Highway Trust Fund revenue dropped steeply in September, closing out a fiscal year in which high gasoline prices and a weak economy led to less driving, less fuel being purchased, and thus a decline in fuel taxes collected, according to the American Association of State Highway and Transportation Officials (AASHTO).
Estimates just released by the U.S. Treasury Department indicate the Highway Trust Fund collected $5.439 billion last month, a 9.6 percent decline from the $6.016 billion in receipts from September 2007. The trust fund last month also received an emergency deposit of $8.017 billion in general revenue that Congress authorized to prevent the fund’s Highway Account from running out of money.
Aside from last month’s special infusion of cash, the Highway Trust Fund collected $36.387 billion in Fiscal Year 2008, which ended Sept. 30. That’s a decline of $2.977 billion (7.6 percent) from the revenue collected during Fiscal Year 2007.
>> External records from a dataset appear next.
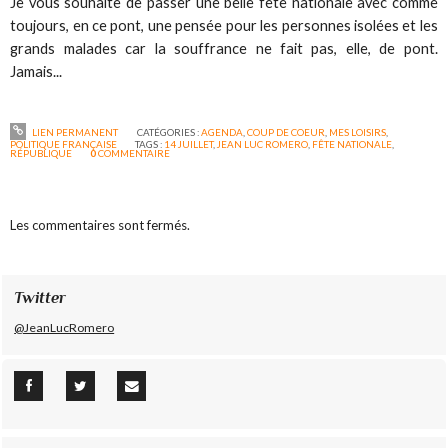
Je vous souhaite de passer une belle fête nationale avec comme
toujours, en ce pont, une pensée pour les personnes isolées et les
grands malades car la souffrance ne fait pas, elle, de pont.
Jamais...
LIEN PERMANENT
CATÉGORIES :
AGENDA
,
COUP DE COEUR
,
MES LOISIRS
,
POLITIQUE FRANÇAISE
TAGS :
14 JUILLET
,
JEAN LUC ROMERO
,
FÊTE NATIONALE
,
RÉPUBLIQUE
0
COMMENTAIRE
Les commentaires sont fermés.
Twitter
@JeanLucRomero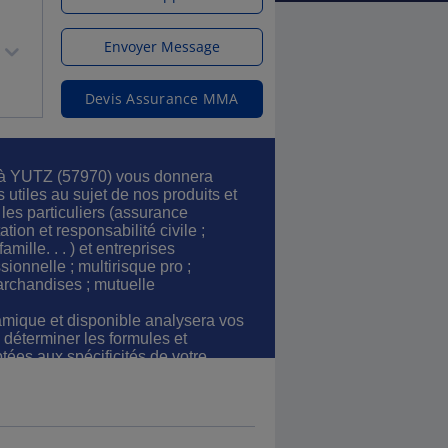
Envoyer Message
Devis Assurance MMA
 à YUTZ (57970) vous donnera
 utiles au sujet de nos produits et
 les particuliers (assurance
tion et responsabilité civile ;
amille. . . ) et entreprises
sionnelle ; multirisque pro ;
rchandises ; mutuelle
mique et disponible analysera vos
 déterminer les formules et
ées aux spécificités de votre
galement en prenant en compte vos
jectif, en tant que professionnels
 à mener votre vie personnelle et
uiétude, en sachant que vous serez
as d'imprévu.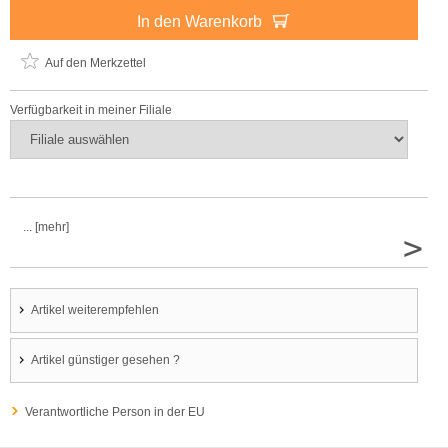
In den Warenkorb
Auf den Merkzettel
Verfügbarkeit in meiner Filiale
... [mehr]
>
Artikel weiterempfehlen
Artikel günstiger gesehen ?
Verantwortliche Person in der EU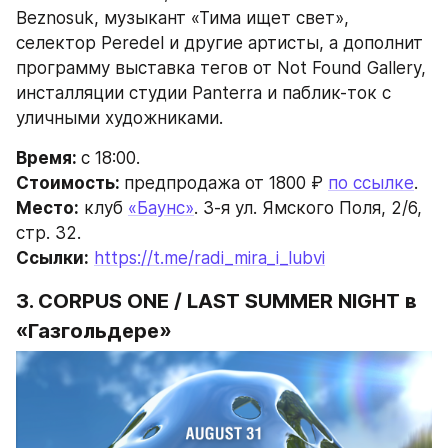
Beznosuk, музыкант «Тима ищет свет», 
селектор Peredel и другие артисты, а дополнит 
программу выставка тегов от Not Found Gallery, 
инсталляции студии Panterra и паблик-ток с 
уличными художниками.
Время: 
с 18:00.
Стоимость: 
предпродажа от 1800 ₽ 
по ссылке
.
Место:
 клуб 
«Баунс»
. 3-я ул. Ямского Поля, 2/6, 
стр. 32.
Ссылки:
https://t.me/radi_mira_i_lubvi
3. CORPUS ONE / LAST SUMMER NIGHT в 
«Газгольдере»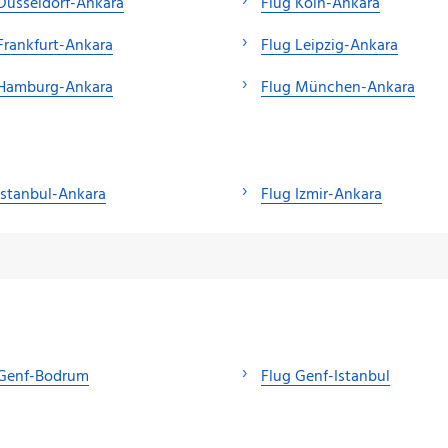
Düsseldorf-Ankara
Flug Köln-Ankara
Frankfurt-Ankara
Flug Leipzig-Ankara
 Hamburg-Ankara
Flug München-Ankara
Istanbul-Ankara
Flug Izmir-Ankara
 Genf-Bodrum
Flug Genf-Istanbul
The trust fund ended FY 2008 with a balance of $12.811 billion – reflecting the $8.017 billion emergency deposit and a surplus mostly from the fund’s Mass Transit Account. By law, 80 percent of trust fund revenues are placed in the Highway Account and 20 percent in the Mass Transit Account. The transit account has built up a surplus because of slower payouts for authorized rail and bus projects.
Both accounts are expected to stay solvent through the end of Fiscal Year 2009, though a continued decline in revenue could once again threaten the Highway Account’s ability to promptly reimburse state transportation departments for their federally funded projects.
Numbers published this week by the Treasury Department are estimates. The final figures will not be available until January.